# [TASK GOAL]
Lay out the stretch from the line containing "Please take a look at the energy" through the line containing "Response: 290.0 kWh" as a Markdown table with the columns Number and Line. Skip any blank lines and leave the pictures out.

# [DATA PROVIDED]
====

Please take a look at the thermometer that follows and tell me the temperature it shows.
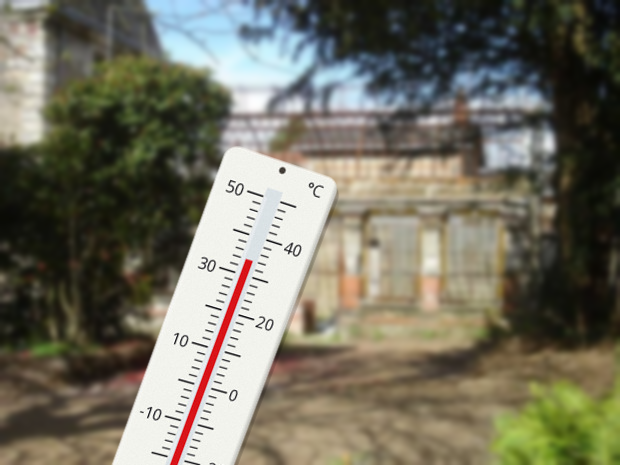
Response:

====

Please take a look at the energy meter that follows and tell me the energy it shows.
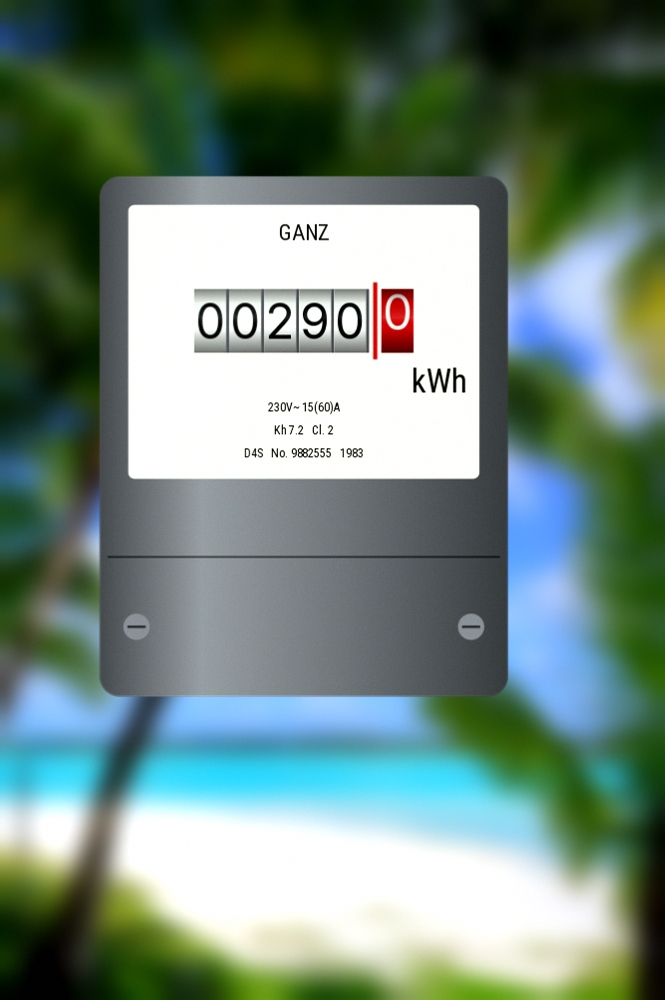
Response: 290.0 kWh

====

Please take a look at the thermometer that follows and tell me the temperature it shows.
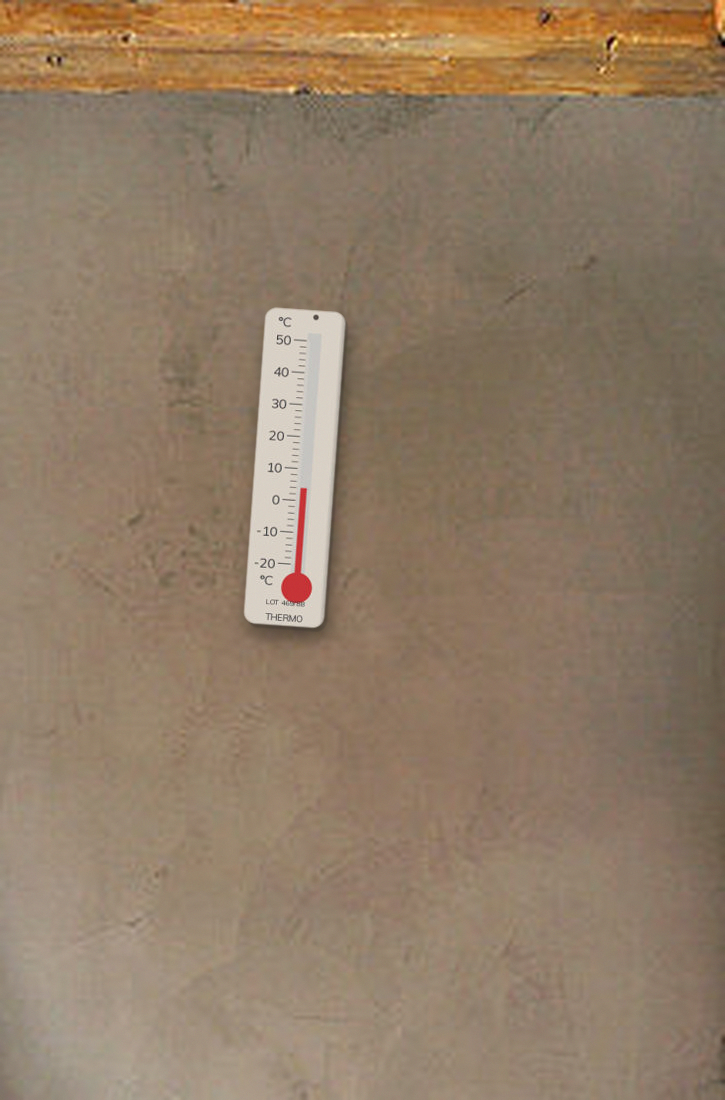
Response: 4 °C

====

# [SOLUTION FOR THIS EXERCISE]
| Number | Line |
|---|---|
| 1 | Please take a look at the energy meter that follows and tell me the energy it shows. |
| 2 | Response: 290.0 kWh |